Eurythmics — Be Yourself Tonight

I took a pass on the initial excitement around Eurythmics. While I liked the video imagery of “Sweet Dreams (Are Made of This)” and yes of course I thought Annie Lennox had an amazing look and voice, the song itself just didn’t do much for me. It was absolutely ubiquitous in 1983, and made them huge stars. I didn’t dislike Eurythmics, I just didn’t feel the need to support them. I liked “Who’s That Girl,” a pretty straight-up pop song from the next album, “Touch,” better. But I didn’t buy that either.

Eurythmics Be Yourself Tonight
Eurythmics Be Yourself Tonight – an apt cover for the video age.

Then “Be Yourself Tonight” came out in 1985, with a big hit with “Would I Lie to You?” And I was suddenly quite taken with the sound. Reviews call it more commercial than their previous sounds, and I’d say that’s so. Where their earlier, synthier stuff left me a little cold, this seemed to warm up, and was just more lively. It didn’t hurt that they had three great guests on the album. Ordinarily I find stunt-casting to be a distraction, but they used Aretha Franklin, Stevie Wonder and Elvis Costello perfectly. It still suffers from some very ‘80s production, but for the most part the music comes through. It was apparently their biggest seller, and it convinced me I was a Eurythmics fan.

I bought this new when it came out in 1985. That was, for me, not a great year for memorable music, and I was flailing. It was the year that I bought my first CDs, but also a time when I pretty much gave up on commercial radio, and invested a lot of time and energy in getting to know classical music better. (Looking at records that were released that year, which I actually bought that year: Marc Almond was still going strong, but Squeeze put out the less than brilliant “Cosi Fan Tutti Frutti,” and ABC the similar “How To Be A Zillionaire.” Madonna’s “Like A Virgin” came out that year and was big, but I don’t think I’ve listened to that in 30 years.
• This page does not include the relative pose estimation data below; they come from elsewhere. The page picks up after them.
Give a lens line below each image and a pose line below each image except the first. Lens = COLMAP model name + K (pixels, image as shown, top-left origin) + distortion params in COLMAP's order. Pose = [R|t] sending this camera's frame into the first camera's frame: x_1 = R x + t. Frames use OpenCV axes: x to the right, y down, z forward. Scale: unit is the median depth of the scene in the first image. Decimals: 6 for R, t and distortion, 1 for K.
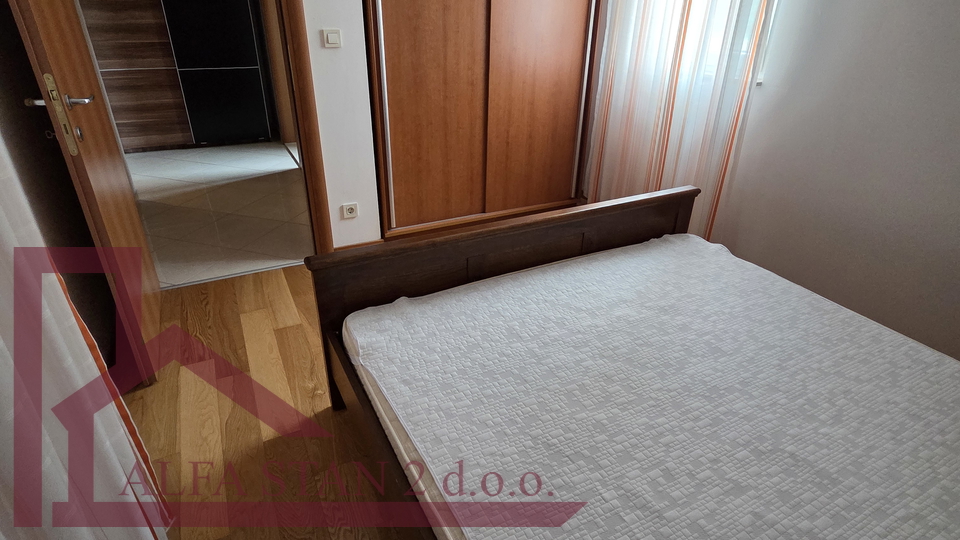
lens RADIAL K [[524.9, 0, 481.1], [0, 524.9, 270.0], [0, 0, 1]] dist [-0.002689, 0.001014]
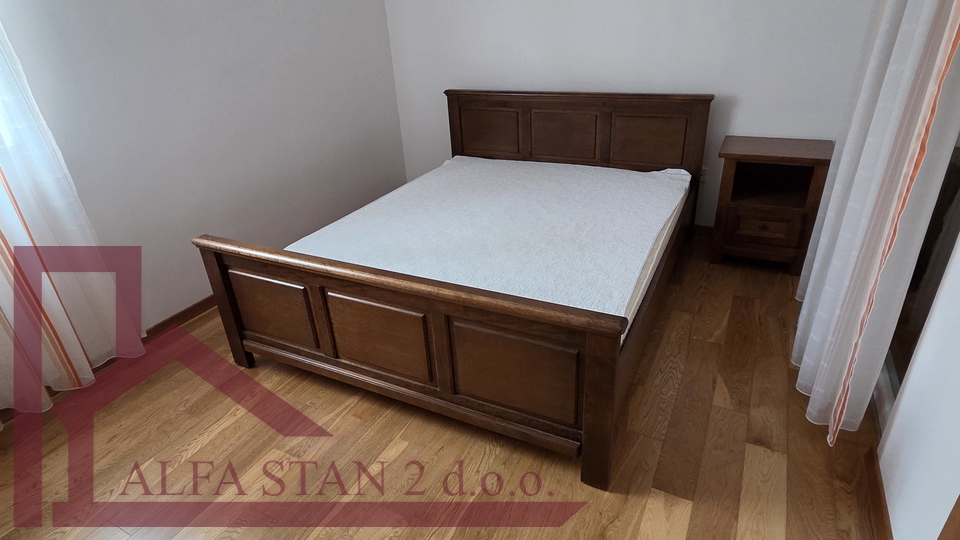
lens RADIAL K [[524.9, 0, 481.8], [0, 524.9, 269.2], [0, 0, 1]] dist [-0.002689, 0.001014]
pose [[-0.583937, -0.354638, 0.730239, -0.972294], [0.415595, 0.642121, 0.644175, -0.888992], [-0.697351, 0.679641, -0.227572, 1.601524]]
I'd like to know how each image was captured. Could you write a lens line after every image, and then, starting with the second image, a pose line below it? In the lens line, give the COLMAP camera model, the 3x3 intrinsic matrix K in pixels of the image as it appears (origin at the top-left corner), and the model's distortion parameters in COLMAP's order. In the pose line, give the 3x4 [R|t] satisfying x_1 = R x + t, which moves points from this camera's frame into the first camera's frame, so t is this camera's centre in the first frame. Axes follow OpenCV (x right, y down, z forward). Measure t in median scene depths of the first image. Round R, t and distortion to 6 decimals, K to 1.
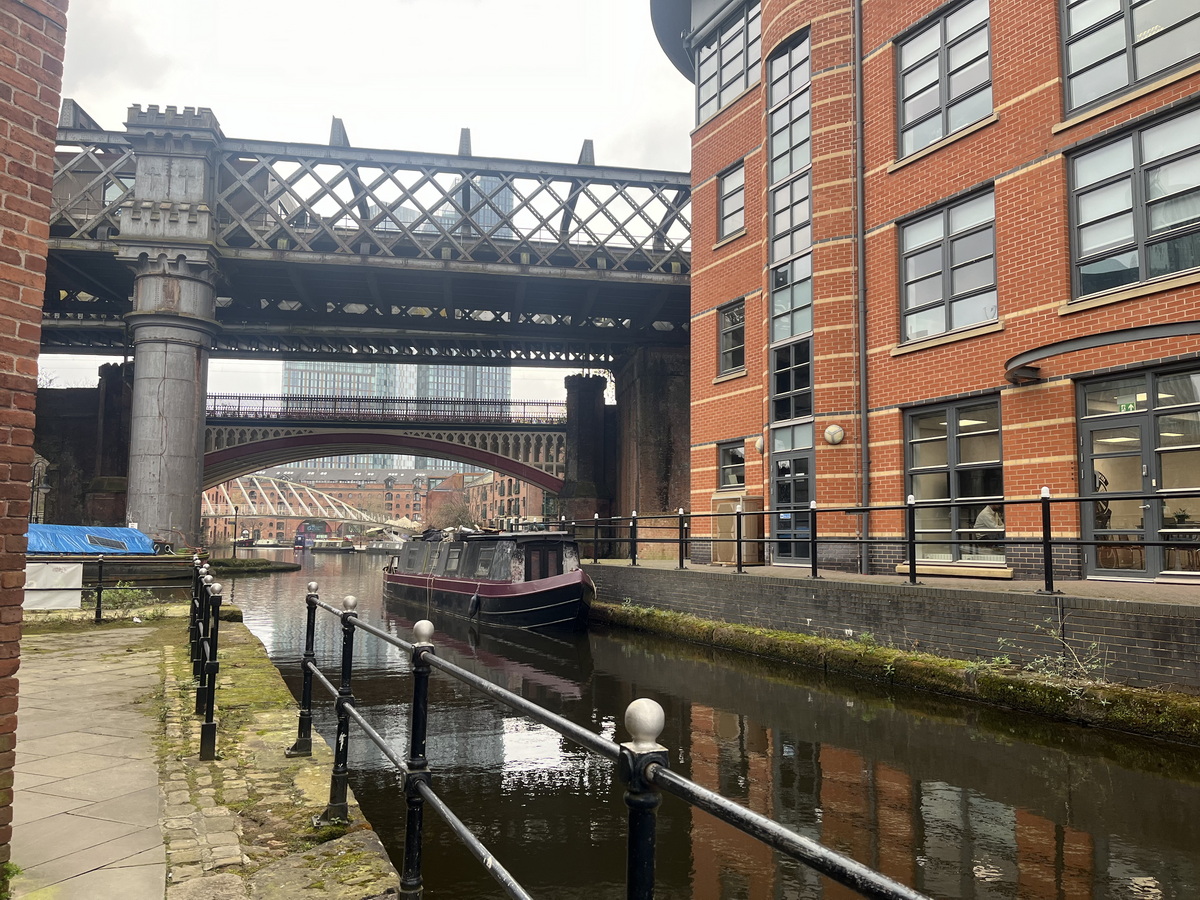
lens RADIAL K [[892.5, 0, 594.4], [0, 892.5, 458.0], [0, 0, 1]] dist [0.074369, -0.088850]
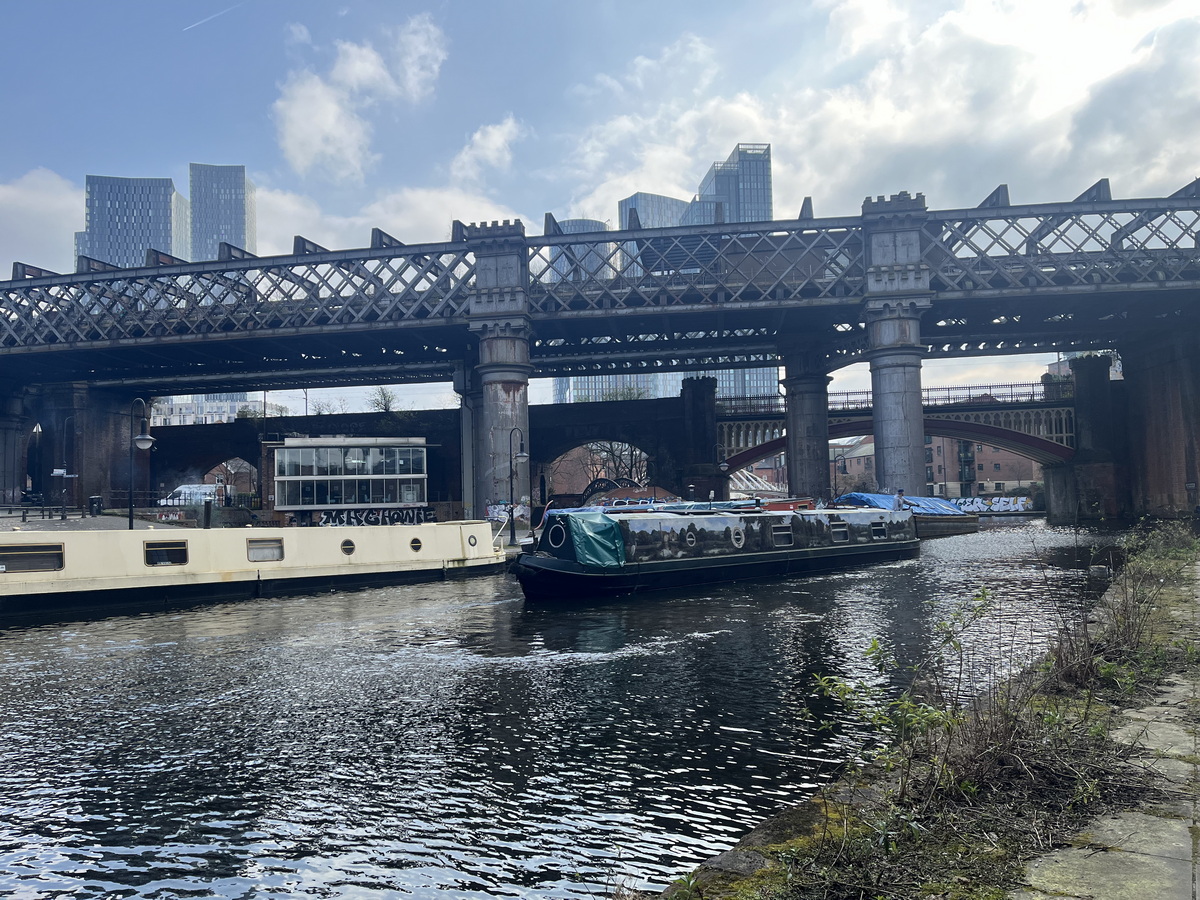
lens RADIAL K [[892.5, 0, 594.4], [0, 892.5, 458.0], [0, 0, 1]] dist [0.074369, -0.088850]
pose [[0.972625, -0.048933, -0.227168, -0.590638], [0.056604, 0.998021, 0.027374, -0.048002], [0.225379, -0.039483, 0.973471, -0.442109]]
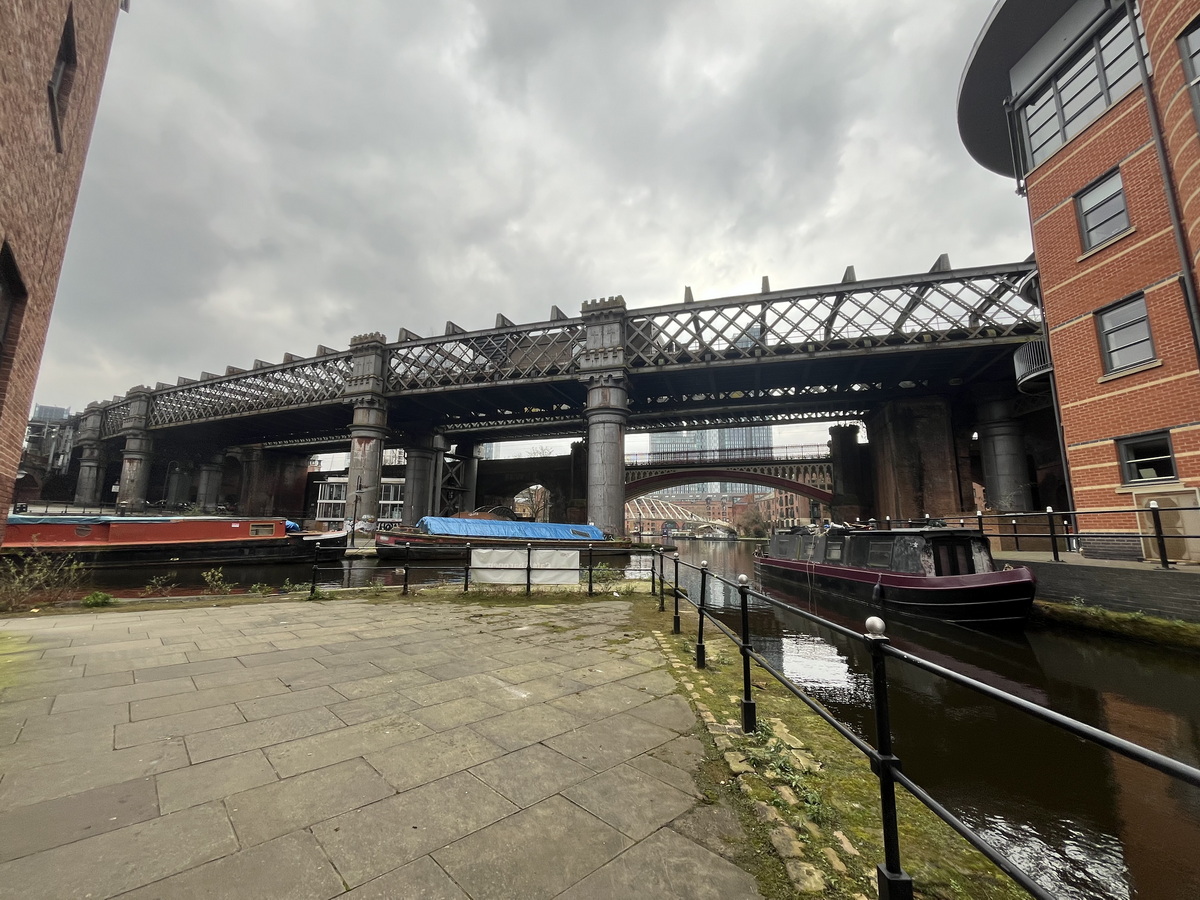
lens RADIAL K [[477.3, 0, 598.3], [0, 477.3, 448.6], [0, 0, 1]] dist [0.000321, -0.000139]
pose [[0.903962, -0.071299, -0.421627, -0.076300], [0.036471, 0.995264, -0.090110, 0.009878], [0.426055, 0.066079, 0.902281, 0.119946]]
I bought Sade and Face to Face records, Bryan Ferry and Public Image Ltd. My biggest love from that year was the great assemblage of Kurt Weill’s music, “Lost In the Stars.” )

So in a year when most music sounded frankly horrible — two of the top albums that year were the Beverly Hills Cop soundtrack and the Miami Vice soundtrack (just ughhhh), this actually sounded kinda fresh. Yes, there was synth, but also horns (and a killer Stevie Wonder harmonica part). “Would I Lie to You” was a banging rocker, and “Sisters Are Doin’ It For Themselves” seemed like feminist anthem for the time. I was particularly fond of “I Love You Like a Ball and Chain” and “Adrian,” which featured Elvis’s harmonies. This got a lot of play in the middle ‘80s, when I was still highly reliant on vinyl. I like it still, and it is definitely my favorite Eurythmics album, but I’ve gotta admit that when I’m thumbing through the stacks looking for something to play, this doesn’t necessarily jump off the shelves.